A Professor of Development Economics at the University of Ibadan, Taiwo Timothy Awoyemi, has outlined a three-pronged framework for Nigeria’s long-term economic stability, stressing that sustainable development depends on the simultaneous pursuit of economic growth, reduced inequality, and poverty eradication.

Awoyemi presented the framework while delivering the university’s 610th inaugural lecture titled “Nigeria in Persistent Struggle: Nuisance of Unfaithfulness to the Trio of Economic Development.” He argued that the country’s recurring economic instability stems from policy inconsistency and a systemic failure to balance these three pillars.
According to him, economic growth in Nigeria has historically been episodic and non-inclusive, with gains concentrated among a narrow segment of the population. He cited the 1970s oil boom as a peak period of expansion that failed to translate into broad-based prosperity.
The economist maintained that inequality continues to blunt the poverty-reducing impact of growth, warning that without deliberate redistribution policies, economic expansion will remain exclusionary. He identified governance failures, resource misallocation, ethnic tensions, and weak institutions as structural constraints undermining development outcomes.

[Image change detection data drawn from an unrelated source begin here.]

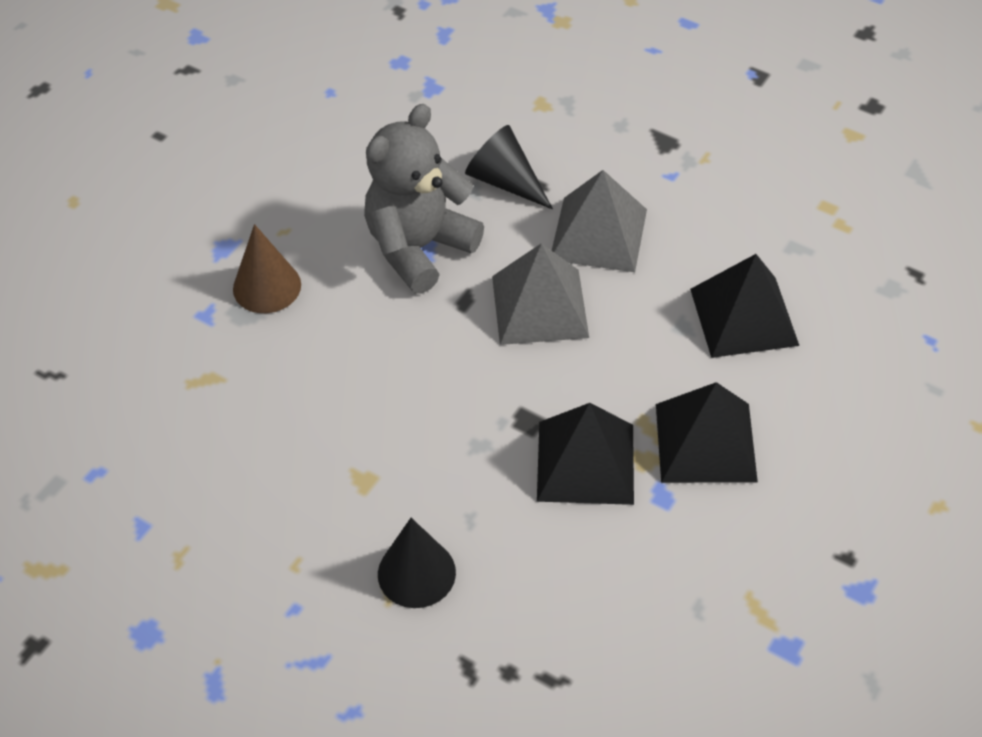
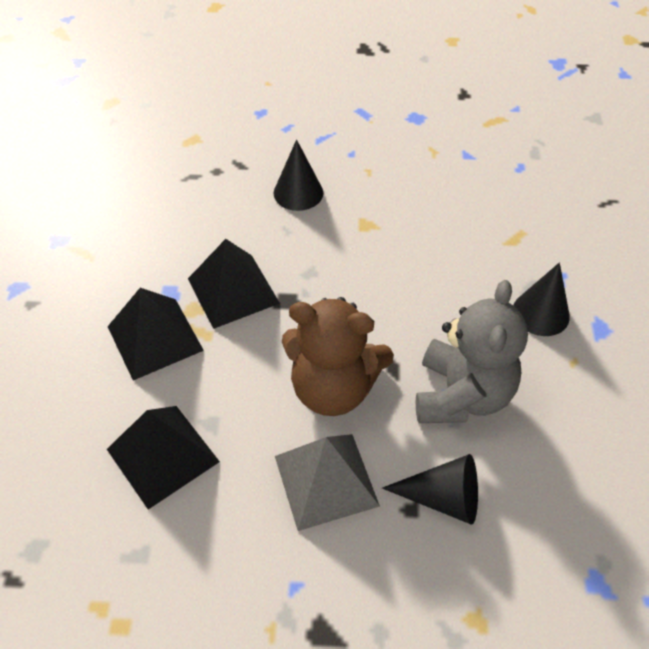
camera: 150 degrees right, 0 degrees up
brown cone [233,224,301,313] -> black cone [513,263,570,336]
grey pyramid [492,243,589,345] -> brown teddy bear [282,297,394,416]

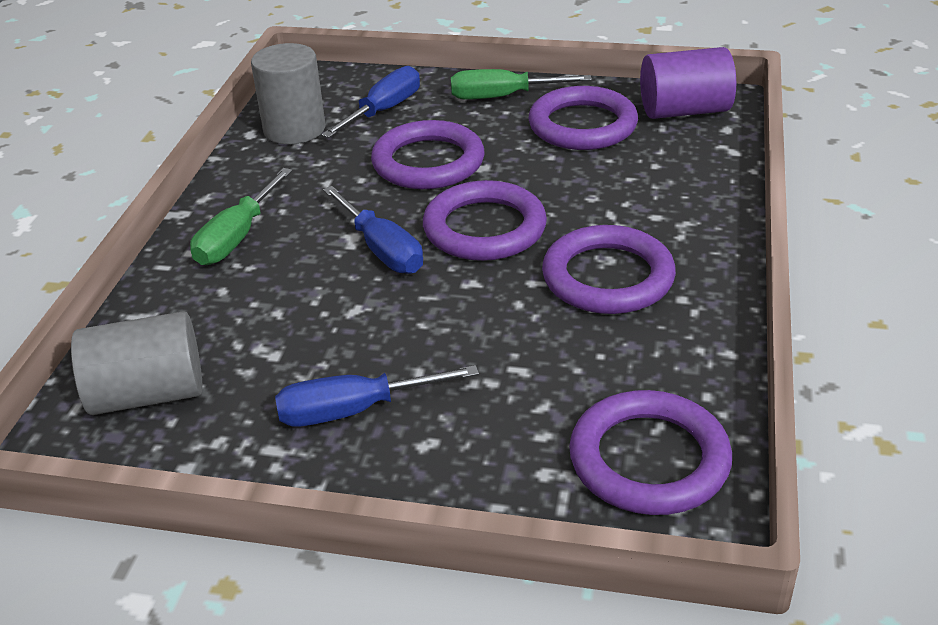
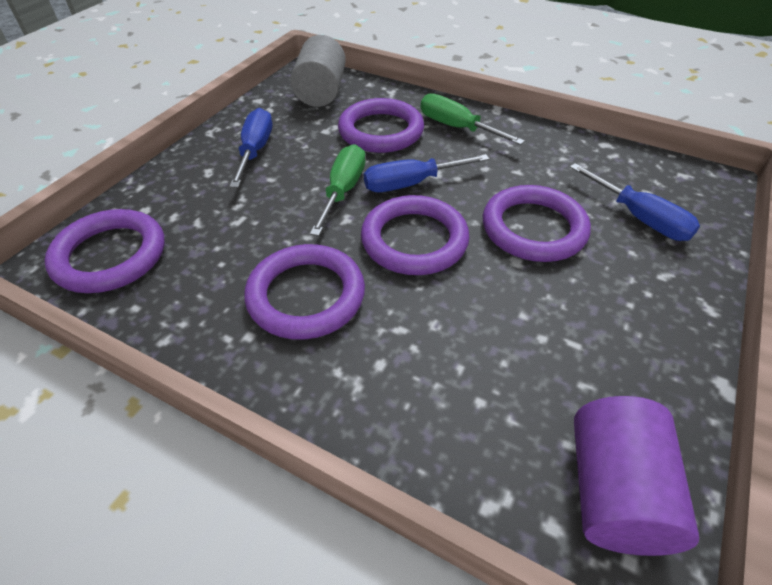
camera: 105 degrees right, 10 degrees up
grey cylinder [251,43,326,144] -> none
green screwdriver [451,69,592,100] -> green screwdriver moved to [310,144,365,236]
purple ring [529,86,638,150] -> purple ring moved to [338,98,424,153]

Awoyemi also pointed to policy distortions such as aggressive privatisation and inadequate human capital investment as drivers of wealth concentration, arguing that these trends have deepened poverty despite periods of economic growth.
He advocated a shift toward pro-poor growth models that enable wider participation in economic activity, alongside policies to strengthen the middle class through inflation control, job creation, and support for small and medium enterprises.
On sectoral priorities, he called for increased agricultural productivity through the establishment of processing hubs across senatorial districts, expansion of digital commodity platforms such as AFEX Commodities Exchange, and higher investment in research and development.
He further recommended aligning education policy with STEM disciplines to meet evolving economic demands, while urging government agencies to improve data transparency through regular household surveys and the publication of disaggregated poverty and inequality metrics.

Awoyemi concluded that without structural reforms and policy discipline, Nigeria’s economic trajectory will remain volatile, stressing that coordinated action across growth, equity, and poverty reduction is the only viable path to inclusive and sustained development.